Across the country, COVID-19 has decimated small businesses in nearly every industry —limiting sales, requiring new protocols, shuttering stores, and resulting in droves of people heading to the unemployment line. The Federal government has provided several beneficial programs to mitigate the negative economic effects of the pandemic such as the Paycheck Protection Program (PPP) that has saved Main Street businesses during the downturn, but many of the challenges remain. As the country continues to reopen and address the far-reaching consequences of COVID-19, policymakers must create favorable conditions for mom and pop businesses to revitalize, rebuild, and recover. Easing the regulatory burden on small businesses is an essential ingredient in the recipe for recovery.
The Trump Administration has affirmed its commitment to deregulation and acknowledged it as a necessary action to fuel economic recovery and create market certainty. The administration has an opportunity to save 3,000+ brick and mortar premium cigar retailers and over 30,000 retail jobs by addressing an unduly burdensome regulation in the Substantial Equivalence Rule (SE). Despite infrequent usage patterns, negligible youth usage, and no significant public health threat according to the FDA/NIH PATH Study, premium cigars will become subject to costly (millions of dollars) and time-consuming testing and product marketing authorizations in September per the Substantial Equivalence Rule. This FDA regulation intended for mass market tobacco products poses an extreme threat to the sustainability of the artisanal craft of premium cigar making.
In January, the FDA acknowledged that premium cigars are the lowest enforcement priority for premarket review, but nonetheless the requirements of the SE rule remain. In March, FDA Commissioner Dr. Stephen Hahn testified before a House Appropriations subcommittee and was asked about the SE rule as it relates to premium cigars. He affirmed that these products would have to undergo premarket review but indicated that additional guidance and a more streamlined process would be put forth by FDA for these products. Ultimately, the original deadline for SE was moved from May 12th to September 9th by court order due to the COVID-19 pandemic. The Trump Administration and the FDA now have an opportunity to provide regulatory relief and the rightsizing of an overreaching rule to prevent closure of small businesses.

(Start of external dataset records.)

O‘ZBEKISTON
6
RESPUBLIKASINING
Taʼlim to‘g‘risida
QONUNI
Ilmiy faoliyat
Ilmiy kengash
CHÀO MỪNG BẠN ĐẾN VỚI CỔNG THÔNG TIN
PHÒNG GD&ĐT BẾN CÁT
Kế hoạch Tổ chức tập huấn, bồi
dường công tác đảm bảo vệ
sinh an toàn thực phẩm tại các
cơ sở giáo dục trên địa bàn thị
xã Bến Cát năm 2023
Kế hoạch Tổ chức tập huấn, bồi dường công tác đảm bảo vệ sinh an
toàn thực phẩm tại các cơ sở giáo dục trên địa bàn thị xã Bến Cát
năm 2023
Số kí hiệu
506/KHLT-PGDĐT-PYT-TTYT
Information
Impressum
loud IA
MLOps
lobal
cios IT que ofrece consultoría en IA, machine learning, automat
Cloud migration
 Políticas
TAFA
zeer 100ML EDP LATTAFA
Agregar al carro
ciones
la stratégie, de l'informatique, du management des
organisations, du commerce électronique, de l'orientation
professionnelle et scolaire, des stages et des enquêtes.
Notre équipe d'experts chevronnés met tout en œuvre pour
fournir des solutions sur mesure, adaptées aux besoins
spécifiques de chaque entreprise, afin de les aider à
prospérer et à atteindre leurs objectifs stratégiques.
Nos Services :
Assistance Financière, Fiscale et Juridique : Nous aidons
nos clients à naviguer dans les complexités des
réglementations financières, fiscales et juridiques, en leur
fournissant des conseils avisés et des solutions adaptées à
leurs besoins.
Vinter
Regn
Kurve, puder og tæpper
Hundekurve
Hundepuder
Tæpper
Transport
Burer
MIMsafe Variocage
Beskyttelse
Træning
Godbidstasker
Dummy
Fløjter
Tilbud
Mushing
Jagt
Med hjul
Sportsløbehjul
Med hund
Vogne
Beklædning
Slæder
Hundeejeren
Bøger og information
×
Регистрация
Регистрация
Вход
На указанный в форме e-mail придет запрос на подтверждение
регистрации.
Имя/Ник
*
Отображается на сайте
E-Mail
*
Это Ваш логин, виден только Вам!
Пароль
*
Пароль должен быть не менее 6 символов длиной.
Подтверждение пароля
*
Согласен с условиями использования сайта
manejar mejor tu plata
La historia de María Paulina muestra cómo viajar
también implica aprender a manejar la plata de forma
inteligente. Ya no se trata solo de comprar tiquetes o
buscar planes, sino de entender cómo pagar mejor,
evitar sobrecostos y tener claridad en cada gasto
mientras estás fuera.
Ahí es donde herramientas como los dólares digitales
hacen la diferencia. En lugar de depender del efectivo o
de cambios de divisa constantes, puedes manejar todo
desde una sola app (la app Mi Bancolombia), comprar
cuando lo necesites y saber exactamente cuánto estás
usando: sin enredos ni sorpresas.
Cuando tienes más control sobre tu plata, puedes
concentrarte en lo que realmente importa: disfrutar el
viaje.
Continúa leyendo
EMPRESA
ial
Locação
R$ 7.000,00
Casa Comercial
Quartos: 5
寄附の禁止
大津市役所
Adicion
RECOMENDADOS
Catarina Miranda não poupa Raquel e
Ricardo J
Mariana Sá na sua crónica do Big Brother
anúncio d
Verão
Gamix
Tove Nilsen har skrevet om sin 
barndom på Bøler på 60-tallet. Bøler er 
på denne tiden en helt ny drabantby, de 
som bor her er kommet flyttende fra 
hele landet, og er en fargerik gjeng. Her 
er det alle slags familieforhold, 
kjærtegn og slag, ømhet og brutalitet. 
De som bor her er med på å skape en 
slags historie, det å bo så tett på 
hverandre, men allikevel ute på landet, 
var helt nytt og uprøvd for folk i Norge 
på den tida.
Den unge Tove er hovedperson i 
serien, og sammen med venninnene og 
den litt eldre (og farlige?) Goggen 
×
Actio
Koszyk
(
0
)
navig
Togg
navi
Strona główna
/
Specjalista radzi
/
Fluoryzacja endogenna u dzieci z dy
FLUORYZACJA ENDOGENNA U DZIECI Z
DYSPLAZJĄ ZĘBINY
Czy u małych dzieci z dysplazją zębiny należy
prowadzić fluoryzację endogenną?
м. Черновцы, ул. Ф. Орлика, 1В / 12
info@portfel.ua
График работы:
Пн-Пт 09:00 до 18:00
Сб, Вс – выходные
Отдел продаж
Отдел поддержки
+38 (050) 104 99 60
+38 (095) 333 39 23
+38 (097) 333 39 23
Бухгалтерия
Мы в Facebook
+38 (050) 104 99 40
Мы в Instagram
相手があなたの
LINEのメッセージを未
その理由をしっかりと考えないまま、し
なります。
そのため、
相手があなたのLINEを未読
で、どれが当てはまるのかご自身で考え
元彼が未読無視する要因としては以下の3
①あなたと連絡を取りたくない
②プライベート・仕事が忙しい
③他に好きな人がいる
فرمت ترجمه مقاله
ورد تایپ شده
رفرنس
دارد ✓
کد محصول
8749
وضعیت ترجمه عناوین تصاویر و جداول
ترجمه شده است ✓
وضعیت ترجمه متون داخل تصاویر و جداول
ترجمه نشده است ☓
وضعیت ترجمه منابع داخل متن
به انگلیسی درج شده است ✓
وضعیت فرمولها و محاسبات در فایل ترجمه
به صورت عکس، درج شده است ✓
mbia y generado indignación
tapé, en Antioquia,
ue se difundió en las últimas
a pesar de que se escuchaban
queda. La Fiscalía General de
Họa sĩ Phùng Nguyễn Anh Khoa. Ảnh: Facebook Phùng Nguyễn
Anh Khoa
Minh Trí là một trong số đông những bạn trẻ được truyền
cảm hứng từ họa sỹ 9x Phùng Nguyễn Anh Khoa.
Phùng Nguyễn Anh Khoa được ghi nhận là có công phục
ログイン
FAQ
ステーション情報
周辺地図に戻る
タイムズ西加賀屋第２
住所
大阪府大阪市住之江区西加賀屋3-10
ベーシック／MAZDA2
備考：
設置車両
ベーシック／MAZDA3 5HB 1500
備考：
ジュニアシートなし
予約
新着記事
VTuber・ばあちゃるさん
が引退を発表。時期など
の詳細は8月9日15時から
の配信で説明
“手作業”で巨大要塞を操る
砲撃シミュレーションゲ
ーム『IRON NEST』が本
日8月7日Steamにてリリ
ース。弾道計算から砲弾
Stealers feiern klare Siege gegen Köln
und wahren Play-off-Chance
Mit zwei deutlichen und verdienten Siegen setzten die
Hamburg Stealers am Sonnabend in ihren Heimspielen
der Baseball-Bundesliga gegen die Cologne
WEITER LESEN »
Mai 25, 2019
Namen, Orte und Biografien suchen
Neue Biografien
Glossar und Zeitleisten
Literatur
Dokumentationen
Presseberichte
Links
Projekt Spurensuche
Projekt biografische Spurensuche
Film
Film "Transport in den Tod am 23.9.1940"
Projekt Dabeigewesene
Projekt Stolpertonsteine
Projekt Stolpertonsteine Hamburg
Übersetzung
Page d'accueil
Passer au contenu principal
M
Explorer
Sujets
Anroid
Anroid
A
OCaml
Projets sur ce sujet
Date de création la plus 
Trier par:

The premium cigar industry cannot survive if this rule goes into effect. Many brands and blends that are enjoyed by adults would be forced off the shelves and tens of millions of dollars would have to be spent by manufacturers to comply with a rule never meant for premium products. Consumer choice would also be significantly limited, and the market would be constricted to very few corporate powers at the price of family owned companies and small businesses. Exemption from the Substantial Equivalence rule, or at the very least, tailoring it to premium cigars, is a perfect example of where the administration can support small business recovery over regulation to spur economic recovery and retain jobs following a difficult time for the retail industry.
Whether you enjoy a premium cigar socially or only for celebratory occasions, this is a rule that will have far reaching consequences for consumers as well as the retail and manufacturers in the industry. Unfortunately, the clock is running out and if action isn’t taken by the administration many of the cherished premium cigar brands will have their last dance.
Scott Pearce is the executive director of the Premium Cigar Association, which represents the interests of the premium cigar and pipe industry. Joshua Habursky is the head of federal affairs for the Premium Cigar Association.